▶ [RECORDS FOR PROCESSING]
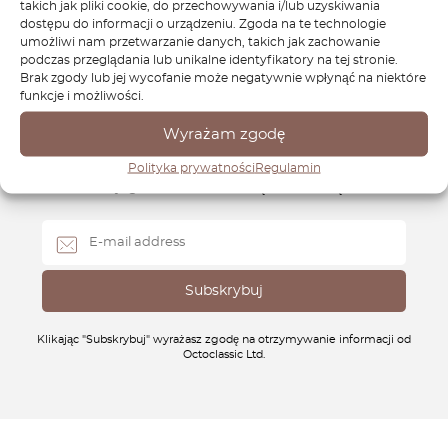
takich jak pliki cookie, do przechowywania i/lub uzyskiwania
dostępu do informacji o urządzeniu. Zgoda na te technologie
umożliwi nam przetwarzanie danych, takich jak zachowanie
podczas przeglądania lub unikalne identyfikatory na tej stronie.
Brak zgody lub jej wycofanie może negatywnie wpłynąć na niektóre
funkcje i możliwości.
Newsletter
Wyrażam zgodę
Skąd będziesz wiedział, że wypuściliśmy części dla
Polityka prywatności
Regulamin
Twojego samochodu? Bądź na bieżąco.
Klikając "Subskrybuj" wyrażasz zgodę na otrzymywanie informacji od
Octoclassic Ltd.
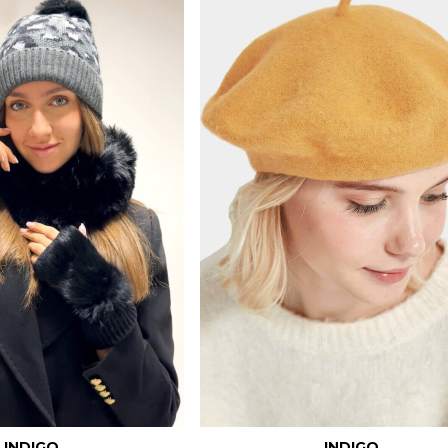
INDIGO
INDIGO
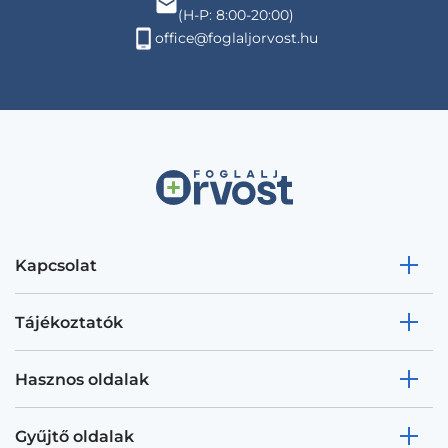
(H-P: 8:00-20:00)
office@foglaljorvost.hu
Kapcsolat
Tájékoztatók
Hasznos oldalak
Gyűjtő oldalak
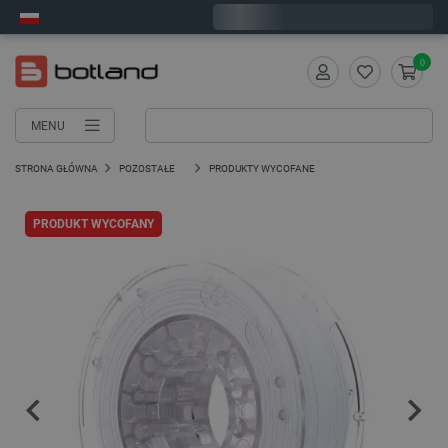
Wyślemy w poniedziałek
0
MENU
STRONA GŁÓWNA
POZOSTAŁE
PRODUKTY WYCOFANE
PRODUKT WYCOFANY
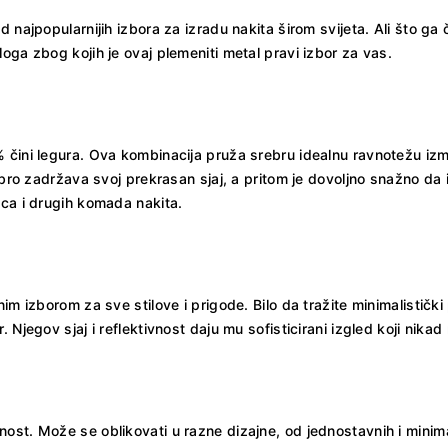
 najpopularnijih izbora za izradu nakita širom svijeta. Ali što ga 
oga zbog kojih je ovaj plemeniti metal pravi izbor za vas.
% čini legura. Ova kombinacija pruža srebru idealnu ravnotežu iz
rebro zadržava svoj prekrasan sjaj, a pritom je dovoljno snažno d
ica i drugih komada nakita.
nim izborom za sve stilove i prigode. Bilo da tražite minimalisti
Njegov sjaj i reflektivnost daju mu sofisticirani izgled koji nikad 
st. Može se oblikovati u razne dizajne, od jednostavnih i minimal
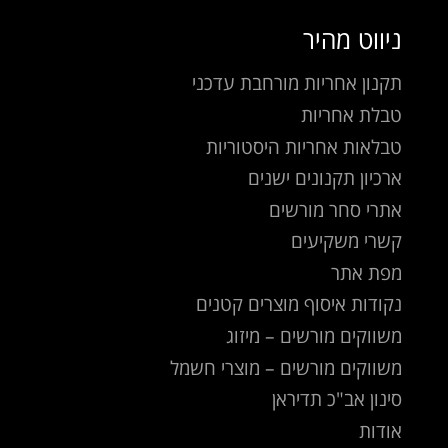
ניווט מהיר
תקנון אחריות מורחבת עדכני
טבלת אחריות
טבלאות אחריות היסטוריות
ארכיון תקנונים ישנים
אתרי סחר מורשים
קשרי משקיעים
מפת אתר
נקודות איסוף מוצרים קטנים
משווקים מורשים – מיזוג
משווקים מורשים – מוצרי חשמל
סינון אב"כ תדיראן
אודות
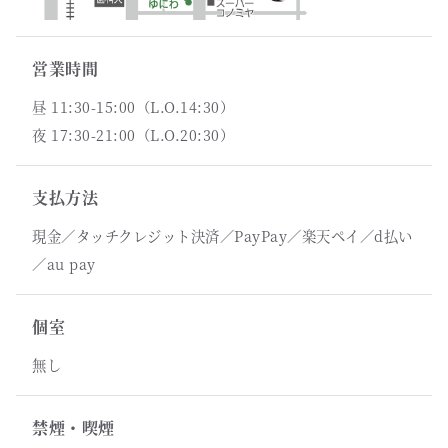
営業時間
昼 11:30-15:00（L.O.14:30）
夜 17:30-21:00（L.O.20:30）
支払方法
現金／タッチクレジット決済／PayPay／楽天ペイ／d払い
／au pay
個室
無し
禁煙・喫煙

▶ [EXERCISE] Rewrite all the text from the data above, swapping "INDIGO" for "VIOLET" and keeping everything else as it is. Leave the pictures out of your answer.

▶ [WRITTEN RESPONSE]
takich jak pliki cookie, do przechowywania i/lub uzyskiwania
dostępu do informacji o urządzeniu. Zgoda na te technologie
umożliwi nam przetwarzanie danych, takich jak zachowanie
podczas przeglądania lub unikalne identyfikatory na tej stronie.
Brak zgody lub jej wycofanie może negatywnie wpłynąć na niektóre
funkcje i możliwości.
Newsletter
Wyrażam zgodę
Skąd będziesz wiedział, że wypuściliśmy części dla
Polityka prywatności
Regulamin
Twojego samochodu? Bądź na bieżąco.
Klikając "Subskrybuj" wyrażasz zgodę na otrzymywanie informacji od
Octoclassic Ltd.
VIOLET
VIOLET
(H-P: 8:00-20:00)
office@foglaljorvost.hu
Kapcsolat
Tájékoztatók
Hasznos oldalak
Gyűjtő oldalak
Wyślemy w poniedziałek
0
MENU
STRONA GŁÓWNA
POZOSTAŁE
PRODUKTY WYCOFANE
PRODUKT WYCOFANY
 najpopularnijih izbora za izradu nakita širom svijeta. Ali što ga 
oga zbog kojih je ovaj plemeniti metal pravi izbor za vas.
% čini legura. Ova kombinacija pruža srebru idealnu ravnotežu iz
rebro zadržava svoj prekrasan sjaj, a pritom je dovoljno snažno d
ica i drugih komada nakita.
nim izborom za sve stilove i prigode. Bilo da tražite minimalisti
Njegov sjaj i reflektivnost daju mu sofisticirani izgled koji nikad 
st. Može se oblikovati u razne dizajne, od jednostavnih i minimal
ניווט מהיר
תקנון אחריות מורחבת עדכני
טבלת אחריות
טבלאות אחריות היסטוריות
ארכיון תקנונים ישנים
אתרי סחר מורשים
קשרי משקיעים
מפת אתר
נקודות איסוף מוצרים קטנים
משווקים מורשים – מיזוג
משווקים מורשים – מוצרי חשמל
סינון אב"כ תדיראן
אודות
営業時間
昼 11:30-15:00（L.O.14:30）
夜 17:30-21:00（L.O.20:30）
支払方法
現金／タッチクレジット決済／PayPay／楽天ペイ／d払い
／au pay
個室
無し
禁煙・喫煙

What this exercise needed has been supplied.